La famille de Annegret Reh-Gartner est depuis des lustres dans la distribution de vins. Si Annegret a pris en charge le lourd Reichsgraf von Kesselstatt, sa soeur s'occupe de l'investissement bourguignon de la famille : le Domaine Bertagna.
A Reichsgraf von Kesselstatt, sur les bords de la Ruwer, les choses sont un peu compliquées, du fait de l'éloignement des principaux vignobles qui sont sur les 3 Etats : Mosel, Saar, Ruwer. Beaucoup d'équipements et de personnel sont en triple exemplaires. Les charges sont donc supérieures à d'autres, mais ce n'est pas cela qui arrêtera la volonté de réussite par le haut des propriétaires. Seul l'évêché de Trèves a ainsi des vignes sur ces 3 régions.
En Allemagne, comme en France, quand ce sont des femmes qui sont à la tête de propriétés viti-vinicoles, on dénote assez facilement un entêtement supérieur vers la réussite et la juste reconnaissance.
Warum nicht ?
Région de prédilection des grands rieslings européens, la Mosel/Saar/Ruwer (à Metz on écrit "Moselle") est une région singulière tant les collines bergeant ces fleuves tranquilles peuvent avoir de redoutables pentes escarpées où le travail de la vigne n'est pas mécanisable et où donc l'homme y souffre plus qu'ailleurs. Il faut une sacrée dose d'abnégation pour entretenir cette terre rare qui subsiste en une minime épaisseur sur des sols granitiques, volcaniques ou d'ardoises bleues ou noires.
Membre de l'illustre confrérie VDP, Reichsgraf von Kesselstatt a trouvé un bel équilibre entre production de vins secs et vins doux (la meilleure traduction pour "süss" ?), et une harmonie entre ventes nationales et export. Très longtemps, le marché allemand suffisait à l'écoulement des vins produits. On n'y gagnait pas grand chose, mais comme on a des goûts simples, cela a suffi pour une ou deux générations.

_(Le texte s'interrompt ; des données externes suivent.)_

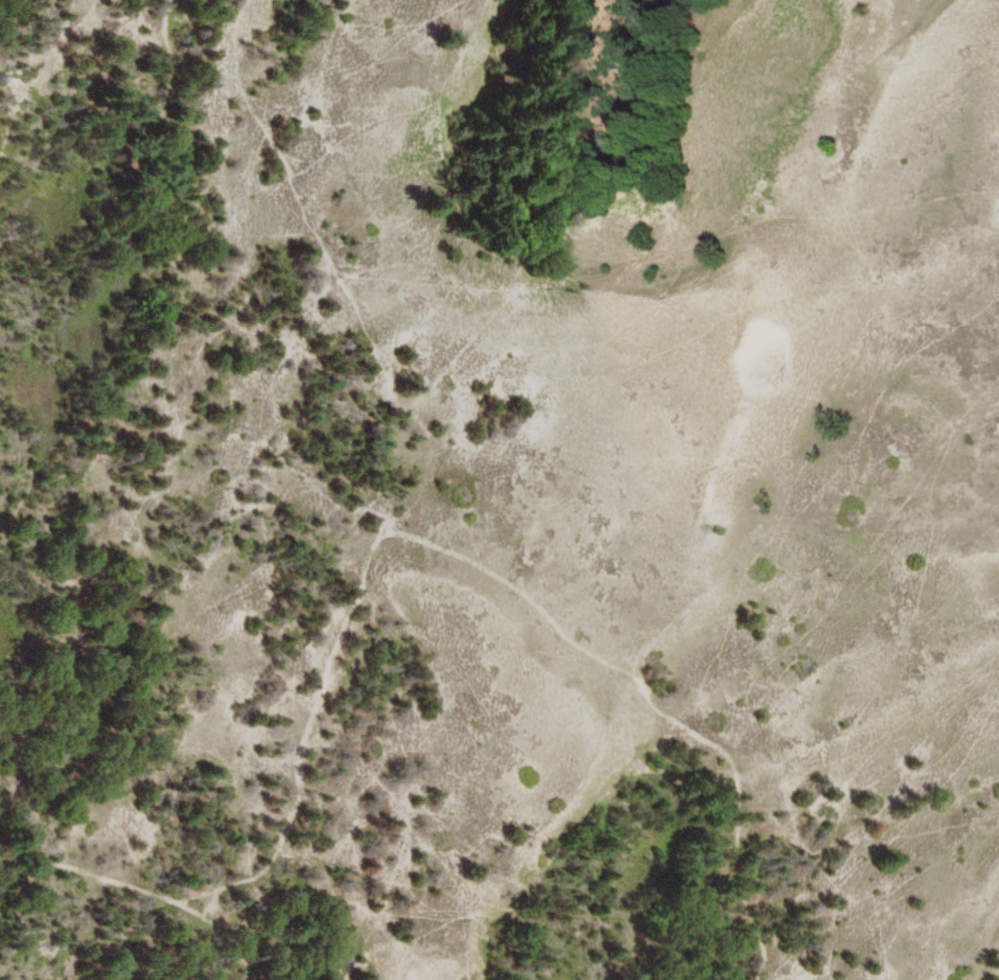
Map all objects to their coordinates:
road: (126, 290)
park: (499, 490)
road: (136, 890)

Les choses ont changé, et face à une concurrence mondiale croissante, l'Allemagne a compris qu'elle avait une carte à jouer sur des vins semblables à nuls autres. Certes, elle souffre de deux handicaps : une langue pas fondamentalement compréhensible ni même lisible pour la vaste majorité des anglo-saxons (je ne parle même pas des asiatiques) et une législation à côté de laquelle nos lois françaises d'AOC sont d'une limpidité cristalline !
Ne soyons pas mesquins : c'est finalement secondaire, car dans le monde d'aujourd'hui, ce qui compte vraiment, c'est la réputation du nom, du Domaine et de ses notes dans les principaux guides.
Nous avons dégusté à Kesselstatt essentiellement des vins "secs" (soit moins de 8 g de sucre résiduel) et s'il fallait résumer de deux mots les caractéristiques majeures de ces crus, ce serait "race et limpidité". Bon, vous me direz qu'avec le riesling, c'est facile. C'est un peu comme avec le pinot noir : ou c'est résussi et on navigue alors entre le grand et le sublime, ou ce n'est pas réussi et là, on arrête tout de suite car cela devient très, très vite médiocre ou quelconque. Ce qui n'est pas le cas, convenez en, avec un chardonnay ou un assemblage de merlots/cabernets où on accepte plus facilement des moyennes cosi-cosi.
QUELQUES PHOTOS
A côté des vignes d'Egon Müller sur le célébrissime climat "Scharzhof" : merci de patienter au moins dix ans.
Un des joyaux de Kesselstatt, version "Kabinett"
L'époux d'Annegret, Gerhard Gartner, un ancien chef ** macarons au Guide Rouge, un joyeux luron comme seules les régions vinicoles peuvent en produire ! Ici, on parle français et on respecte Napoléon qui a levé le joug de l'Eglise sur toute une région où elle régnait en maître absolu.